- Work required: Up to and including the line with "realice las", reproduce the listing below exactly, beginning at its first line.

- Dataset entries:

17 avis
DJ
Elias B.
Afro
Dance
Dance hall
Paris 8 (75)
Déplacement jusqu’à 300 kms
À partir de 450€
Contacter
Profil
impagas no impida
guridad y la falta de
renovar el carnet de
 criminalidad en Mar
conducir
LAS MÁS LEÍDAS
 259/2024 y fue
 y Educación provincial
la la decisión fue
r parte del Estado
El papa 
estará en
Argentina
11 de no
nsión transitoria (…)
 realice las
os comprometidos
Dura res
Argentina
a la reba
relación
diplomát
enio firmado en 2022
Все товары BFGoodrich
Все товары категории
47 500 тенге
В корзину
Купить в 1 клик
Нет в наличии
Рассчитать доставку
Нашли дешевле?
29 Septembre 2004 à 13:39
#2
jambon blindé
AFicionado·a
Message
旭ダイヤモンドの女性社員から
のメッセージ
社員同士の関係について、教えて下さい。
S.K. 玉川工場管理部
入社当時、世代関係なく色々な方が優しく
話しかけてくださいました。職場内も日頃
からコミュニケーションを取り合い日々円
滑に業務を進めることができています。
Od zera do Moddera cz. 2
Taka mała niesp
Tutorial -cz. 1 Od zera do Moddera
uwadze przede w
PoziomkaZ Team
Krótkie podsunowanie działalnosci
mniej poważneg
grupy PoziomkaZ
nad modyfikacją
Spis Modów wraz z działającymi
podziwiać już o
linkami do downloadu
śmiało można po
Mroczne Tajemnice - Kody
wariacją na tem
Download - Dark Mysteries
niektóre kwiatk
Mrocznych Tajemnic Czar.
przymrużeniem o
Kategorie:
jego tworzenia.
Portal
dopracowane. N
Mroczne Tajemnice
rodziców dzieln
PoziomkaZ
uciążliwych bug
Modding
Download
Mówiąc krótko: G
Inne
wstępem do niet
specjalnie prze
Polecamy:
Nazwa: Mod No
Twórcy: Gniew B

- Your response:
17 avis
DJ
Elias B.
Afro
Dance
Dance hall
Paris 8 (75)
Déplacement jusqu’à 300 kms
À partir de 450€
Contacter
Profil
impagas no impida
guridad y la falta de
renovar el carnet de
 criminalidad en Mar
conducir
LAS MÁS LEÍDAS
 259/2024 y fue
 y Educación provincial
la la decisión fue
r parte del Estado
El papa 
estará en
Argentina
11 de no
nsión transitoria (…)
 realice las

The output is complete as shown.